C’est l’histoire d’un homme (Tim Roth) en vacances à Acapulco. Avec lui, sa sœur et les deux grands enfants de celle-ci. Au début on croit retrouver l’ambiance farniente du Somewhere, de Sofia Coppola. Un double coup de fil va ébranler le récit. Qu’il s’agisse d’un double coup de fil perturbe déjà le sens même du rebondissement. J’ai trouvé cela très fort qu’on apprenne (au premier coup de téléphone) que leur mère soit hospitalisée puis (au second) qu’elle est décédée. Ces petits décalages avec les règles de scénario me plaisent à l’image de l’identité de cette sœur, incarnée par Charlotte Gainsbourg : j’ai longtemps cru qu’il s’agissait de sa femme.
Bref, le film décolle mais presque contre le récit puisque le personnage (de Tim Roth) va prétexter, une fois à l’aéroport, avoir oublié son passeport à l’hôtel. Mais il n’y retournera pas.
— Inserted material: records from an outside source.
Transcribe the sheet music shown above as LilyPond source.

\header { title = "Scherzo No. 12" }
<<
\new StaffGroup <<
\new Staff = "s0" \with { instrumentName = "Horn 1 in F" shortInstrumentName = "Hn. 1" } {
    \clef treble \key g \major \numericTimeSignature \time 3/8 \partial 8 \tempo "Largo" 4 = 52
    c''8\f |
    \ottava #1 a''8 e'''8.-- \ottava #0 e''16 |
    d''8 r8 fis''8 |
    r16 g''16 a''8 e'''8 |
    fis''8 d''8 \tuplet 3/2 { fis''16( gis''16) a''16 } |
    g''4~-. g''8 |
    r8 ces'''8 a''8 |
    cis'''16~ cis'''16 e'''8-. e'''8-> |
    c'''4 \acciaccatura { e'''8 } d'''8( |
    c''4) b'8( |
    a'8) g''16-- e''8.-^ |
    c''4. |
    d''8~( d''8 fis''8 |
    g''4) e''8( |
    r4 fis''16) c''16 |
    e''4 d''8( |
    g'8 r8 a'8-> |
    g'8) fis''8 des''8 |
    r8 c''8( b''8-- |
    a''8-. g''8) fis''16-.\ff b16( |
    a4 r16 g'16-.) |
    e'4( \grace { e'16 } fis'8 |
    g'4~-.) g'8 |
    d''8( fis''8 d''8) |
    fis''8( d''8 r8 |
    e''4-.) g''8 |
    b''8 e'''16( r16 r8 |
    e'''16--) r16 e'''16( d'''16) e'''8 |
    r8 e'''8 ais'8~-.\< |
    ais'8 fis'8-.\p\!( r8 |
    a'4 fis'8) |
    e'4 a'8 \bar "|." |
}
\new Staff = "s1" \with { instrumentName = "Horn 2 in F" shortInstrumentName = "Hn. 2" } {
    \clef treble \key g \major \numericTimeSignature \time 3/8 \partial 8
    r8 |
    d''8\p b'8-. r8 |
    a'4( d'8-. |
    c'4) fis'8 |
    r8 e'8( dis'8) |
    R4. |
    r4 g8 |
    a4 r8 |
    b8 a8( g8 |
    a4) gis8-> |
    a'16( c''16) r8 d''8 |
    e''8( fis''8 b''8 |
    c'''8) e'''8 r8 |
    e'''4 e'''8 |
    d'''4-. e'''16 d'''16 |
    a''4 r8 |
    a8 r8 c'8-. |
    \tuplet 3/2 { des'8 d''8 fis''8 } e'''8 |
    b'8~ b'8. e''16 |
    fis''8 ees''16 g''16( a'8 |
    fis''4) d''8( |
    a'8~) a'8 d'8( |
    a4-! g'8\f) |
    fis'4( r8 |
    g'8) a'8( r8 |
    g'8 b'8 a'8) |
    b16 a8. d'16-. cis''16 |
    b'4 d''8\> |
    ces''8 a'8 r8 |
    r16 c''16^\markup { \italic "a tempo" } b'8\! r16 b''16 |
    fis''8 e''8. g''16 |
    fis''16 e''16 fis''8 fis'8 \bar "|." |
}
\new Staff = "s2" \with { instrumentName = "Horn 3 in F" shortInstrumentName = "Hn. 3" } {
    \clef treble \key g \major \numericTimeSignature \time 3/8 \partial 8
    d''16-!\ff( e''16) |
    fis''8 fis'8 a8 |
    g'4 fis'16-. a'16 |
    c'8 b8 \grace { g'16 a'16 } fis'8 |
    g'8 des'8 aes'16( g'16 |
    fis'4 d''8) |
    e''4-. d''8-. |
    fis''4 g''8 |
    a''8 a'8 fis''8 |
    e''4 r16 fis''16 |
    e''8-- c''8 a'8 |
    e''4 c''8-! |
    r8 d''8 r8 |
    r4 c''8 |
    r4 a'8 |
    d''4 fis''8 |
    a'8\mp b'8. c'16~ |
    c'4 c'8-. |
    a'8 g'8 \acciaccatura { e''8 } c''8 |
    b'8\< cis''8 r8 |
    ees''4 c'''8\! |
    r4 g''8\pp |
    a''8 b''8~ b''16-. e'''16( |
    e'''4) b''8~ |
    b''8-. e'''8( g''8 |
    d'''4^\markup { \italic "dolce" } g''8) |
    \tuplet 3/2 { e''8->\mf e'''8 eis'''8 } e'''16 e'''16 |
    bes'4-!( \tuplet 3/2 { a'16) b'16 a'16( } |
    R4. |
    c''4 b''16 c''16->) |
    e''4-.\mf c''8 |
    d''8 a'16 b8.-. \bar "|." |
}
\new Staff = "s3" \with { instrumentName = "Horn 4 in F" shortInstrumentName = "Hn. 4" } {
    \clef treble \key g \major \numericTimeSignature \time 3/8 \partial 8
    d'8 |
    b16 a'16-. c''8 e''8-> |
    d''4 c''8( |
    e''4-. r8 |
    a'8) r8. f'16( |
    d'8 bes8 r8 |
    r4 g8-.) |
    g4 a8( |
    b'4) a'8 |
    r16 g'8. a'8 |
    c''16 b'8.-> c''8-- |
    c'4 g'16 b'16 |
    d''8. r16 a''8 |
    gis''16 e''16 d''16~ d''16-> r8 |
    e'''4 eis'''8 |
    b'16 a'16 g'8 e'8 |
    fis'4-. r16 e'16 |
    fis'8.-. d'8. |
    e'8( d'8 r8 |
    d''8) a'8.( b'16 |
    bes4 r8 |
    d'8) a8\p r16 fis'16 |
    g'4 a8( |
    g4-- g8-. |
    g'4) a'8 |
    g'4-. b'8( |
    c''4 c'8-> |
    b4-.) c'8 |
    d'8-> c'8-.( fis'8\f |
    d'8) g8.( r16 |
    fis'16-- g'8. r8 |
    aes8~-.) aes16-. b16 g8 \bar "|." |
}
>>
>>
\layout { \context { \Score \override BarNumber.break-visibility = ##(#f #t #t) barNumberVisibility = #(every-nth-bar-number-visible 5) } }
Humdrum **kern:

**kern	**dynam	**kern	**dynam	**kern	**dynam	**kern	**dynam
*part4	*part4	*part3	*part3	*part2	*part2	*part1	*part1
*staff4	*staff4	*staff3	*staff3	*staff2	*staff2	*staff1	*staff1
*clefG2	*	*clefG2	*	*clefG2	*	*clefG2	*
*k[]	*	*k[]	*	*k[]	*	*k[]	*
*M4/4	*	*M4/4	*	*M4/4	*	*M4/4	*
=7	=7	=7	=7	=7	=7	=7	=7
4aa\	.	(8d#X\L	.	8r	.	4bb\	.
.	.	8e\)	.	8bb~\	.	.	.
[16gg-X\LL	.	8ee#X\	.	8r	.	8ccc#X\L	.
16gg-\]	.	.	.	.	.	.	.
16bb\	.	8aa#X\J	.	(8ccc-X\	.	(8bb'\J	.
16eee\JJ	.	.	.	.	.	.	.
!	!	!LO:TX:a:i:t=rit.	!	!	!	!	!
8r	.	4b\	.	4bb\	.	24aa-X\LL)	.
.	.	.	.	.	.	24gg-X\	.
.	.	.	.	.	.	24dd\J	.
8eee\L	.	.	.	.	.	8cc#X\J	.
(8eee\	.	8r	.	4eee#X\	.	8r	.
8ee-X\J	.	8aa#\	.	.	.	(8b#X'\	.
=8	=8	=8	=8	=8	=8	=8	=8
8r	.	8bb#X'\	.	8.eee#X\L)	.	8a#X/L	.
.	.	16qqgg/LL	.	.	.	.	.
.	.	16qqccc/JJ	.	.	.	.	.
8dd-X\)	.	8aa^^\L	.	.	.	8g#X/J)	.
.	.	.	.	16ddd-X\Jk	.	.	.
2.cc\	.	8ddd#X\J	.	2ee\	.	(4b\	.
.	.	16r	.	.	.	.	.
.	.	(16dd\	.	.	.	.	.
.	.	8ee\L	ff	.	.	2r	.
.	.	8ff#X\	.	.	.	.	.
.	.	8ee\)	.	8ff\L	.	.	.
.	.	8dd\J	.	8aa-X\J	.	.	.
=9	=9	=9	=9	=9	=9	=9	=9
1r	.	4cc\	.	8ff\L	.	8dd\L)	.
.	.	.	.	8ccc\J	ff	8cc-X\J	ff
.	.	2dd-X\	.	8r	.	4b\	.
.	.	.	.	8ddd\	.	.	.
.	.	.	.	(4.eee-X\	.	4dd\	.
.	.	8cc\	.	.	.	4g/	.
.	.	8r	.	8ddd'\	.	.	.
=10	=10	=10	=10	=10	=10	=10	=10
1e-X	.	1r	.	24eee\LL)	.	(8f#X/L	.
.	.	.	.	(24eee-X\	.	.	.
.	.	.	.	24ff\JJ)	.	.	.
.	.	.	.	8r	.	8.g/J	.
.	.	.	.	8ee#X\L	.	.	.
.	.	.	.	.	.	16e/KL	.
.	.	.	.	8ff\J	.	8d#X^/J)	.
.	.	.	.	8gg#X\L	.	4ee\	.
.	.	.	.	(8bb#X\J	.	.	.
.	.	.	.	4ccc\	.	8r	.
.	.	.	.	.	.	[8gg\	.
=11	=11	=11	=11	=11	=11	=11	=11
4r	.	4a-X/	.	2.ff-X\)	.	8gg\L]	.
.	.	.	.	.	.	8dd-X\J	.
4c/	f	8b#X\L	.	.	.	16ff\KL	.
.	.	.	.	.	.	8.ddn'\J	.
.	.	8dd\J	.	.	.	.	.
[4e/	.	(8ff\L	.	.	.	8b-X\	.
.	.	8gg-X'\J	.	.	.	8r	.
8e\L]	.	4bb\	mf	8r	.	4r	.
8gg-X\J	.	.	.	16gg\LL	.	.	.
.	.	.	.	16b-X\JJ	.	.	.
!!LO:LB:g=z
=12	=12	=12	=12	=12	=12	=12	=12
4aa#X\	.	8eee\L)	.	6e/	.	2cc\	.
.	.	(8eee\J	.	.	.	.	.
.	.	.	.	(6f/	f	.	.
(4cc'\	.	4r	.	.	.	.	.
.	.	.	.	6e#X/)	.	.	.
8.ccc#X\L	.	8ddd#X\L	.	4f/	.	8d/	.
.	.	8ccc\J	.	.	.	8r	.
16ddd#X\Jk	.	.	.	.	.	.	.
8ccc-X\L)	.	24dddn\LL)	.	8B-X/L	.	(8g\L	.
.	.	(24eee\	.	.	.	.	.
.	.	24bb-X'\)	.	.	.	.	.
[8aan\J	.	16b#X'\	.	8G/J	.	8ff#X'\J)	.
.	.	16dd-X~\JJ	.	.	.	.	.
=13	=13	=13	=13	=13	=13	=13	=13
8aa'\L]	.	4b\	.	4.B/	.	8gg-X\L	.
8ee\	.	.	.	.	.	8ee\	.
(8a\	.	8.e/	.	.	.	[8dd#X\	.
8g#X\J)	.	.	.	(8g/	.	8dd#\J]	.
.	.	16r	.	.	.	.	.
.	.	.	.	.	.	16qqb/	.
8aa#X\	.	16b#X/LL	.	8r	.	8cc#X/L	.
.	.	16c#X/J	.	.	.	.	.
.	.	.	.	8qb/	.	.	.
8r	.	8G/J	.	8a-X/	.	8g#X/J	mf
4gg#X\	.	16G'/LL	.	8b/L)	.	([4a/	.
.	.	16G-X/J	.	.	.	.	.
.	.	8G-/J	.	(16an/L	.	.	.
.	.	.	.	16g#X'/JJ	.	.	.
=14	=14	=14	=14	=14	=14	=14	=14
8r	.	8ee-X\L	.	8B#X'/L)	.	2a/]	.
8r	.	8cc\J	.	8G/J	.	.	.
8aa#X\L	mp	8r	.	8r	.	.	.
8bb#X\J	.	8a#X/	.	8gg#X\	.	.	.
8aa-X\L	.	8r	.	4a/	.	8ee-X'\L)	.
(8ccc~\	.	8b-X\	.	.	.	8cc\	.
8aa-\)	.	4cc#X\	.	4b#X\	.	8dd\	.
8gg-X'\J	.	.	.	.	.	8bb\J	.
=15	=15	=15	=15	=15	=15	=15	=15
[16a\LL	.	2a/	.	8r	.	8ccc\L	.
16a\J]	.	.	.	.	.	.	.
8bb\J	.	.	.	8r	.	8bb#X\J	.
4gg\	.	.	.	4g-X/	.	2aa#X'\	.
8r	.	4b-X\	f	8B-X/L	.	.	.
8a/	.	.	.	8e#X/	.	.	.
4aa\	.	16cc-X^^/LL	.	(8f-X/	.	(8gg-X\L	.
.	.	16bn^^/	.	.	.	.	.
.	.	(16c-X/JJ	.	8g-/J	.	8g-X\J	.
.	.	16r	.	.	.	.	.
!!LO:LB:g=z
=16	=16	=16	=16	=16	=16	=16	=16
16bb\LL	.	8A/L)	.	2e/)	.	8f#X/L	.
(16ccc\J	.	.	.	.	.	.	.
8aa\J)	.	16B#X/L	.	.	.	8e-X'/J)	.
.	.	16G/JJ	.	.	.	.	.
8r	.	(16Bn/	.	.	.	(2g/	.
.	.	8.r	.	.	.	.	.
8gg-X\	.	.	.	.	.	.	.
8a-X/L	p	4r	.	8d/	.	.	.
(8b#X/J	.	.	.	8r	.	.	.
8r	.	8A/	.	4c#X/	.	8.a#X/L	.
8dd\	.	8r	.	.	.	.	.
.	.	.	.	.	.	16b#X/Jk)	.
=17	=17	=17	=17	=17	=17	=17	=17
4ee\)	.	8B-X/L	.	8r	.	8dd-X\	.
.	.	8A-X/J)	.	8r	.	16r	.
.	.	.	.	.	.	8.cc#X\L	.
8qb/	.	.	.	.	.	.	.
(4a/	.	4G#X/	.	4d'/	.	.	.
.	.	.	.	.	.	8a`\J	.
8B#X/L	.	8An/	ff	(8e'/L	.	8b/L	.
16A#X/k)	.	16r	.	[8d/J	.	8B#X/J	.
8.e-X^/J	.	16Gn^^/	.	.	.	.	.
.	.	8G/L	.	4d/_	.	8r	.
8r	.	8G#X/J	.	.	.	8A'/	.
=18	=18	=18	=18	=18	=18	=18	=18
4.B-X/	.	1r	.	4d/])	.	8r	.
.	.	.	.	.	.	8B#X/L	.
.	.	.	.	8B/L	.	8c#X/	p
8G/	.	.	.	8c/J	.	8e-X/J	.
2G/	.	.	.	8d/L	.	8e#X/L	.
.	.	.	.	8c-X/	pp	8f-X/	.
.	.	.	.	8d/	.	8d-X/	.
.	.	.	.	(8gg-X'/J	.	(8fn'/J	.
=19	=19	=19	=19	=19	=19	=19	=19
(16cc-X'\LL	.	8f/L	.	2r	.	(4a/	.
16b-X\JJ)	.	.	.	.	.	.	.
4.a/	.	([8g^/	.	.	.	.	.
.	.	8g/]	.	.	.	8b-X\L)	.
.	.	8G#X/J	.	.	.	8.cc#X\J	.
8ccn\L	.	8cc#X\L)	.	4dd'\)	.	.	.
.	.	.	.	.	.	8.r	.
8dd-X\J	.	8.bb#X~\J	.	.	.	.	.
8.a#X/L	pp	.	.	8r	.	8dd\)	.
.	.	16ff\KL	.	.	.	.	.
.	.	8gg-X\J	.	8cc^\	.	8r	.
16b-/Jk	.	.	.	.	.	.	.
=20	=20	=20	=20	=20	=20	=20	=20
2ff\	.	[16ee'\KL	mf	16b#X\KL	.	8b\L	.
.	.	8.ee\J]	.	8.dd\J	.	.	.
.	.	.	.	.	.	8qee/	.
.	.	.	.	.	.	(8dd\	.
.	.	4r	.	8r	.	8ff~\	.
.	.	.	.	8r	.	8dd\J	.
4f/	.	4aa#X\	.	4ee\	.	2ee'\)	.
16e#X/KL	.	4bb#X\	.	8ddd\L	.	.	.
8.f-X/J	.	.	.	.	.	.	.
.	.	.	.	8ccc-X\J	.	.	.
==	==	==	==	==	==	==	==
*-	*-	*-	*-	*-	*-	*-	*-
Préférant se laisser gagner par un Acapulco plus populaire, les plages, la ville, sa violence sous-jacente puis carrément frontale, lors d’une exécution sur une plage.
Je crois que voir cette errance-là, soudaine, opaque, incompréhensible – Crise identitaire ou existentielle, façon Profession reporter ou Nocturne indien – me plaisait bien plus que ce que le scénario me réservait ensuite. Et paradoxalement j’ai rarement été aussi surpris par les multiples directions d’une intrigue. Je n’ai rien vu venir. Pas même cette fin qui rend logique tout le reste. C’est un film qui m’a beaucoup (plus) remué (que je pensais) je crois.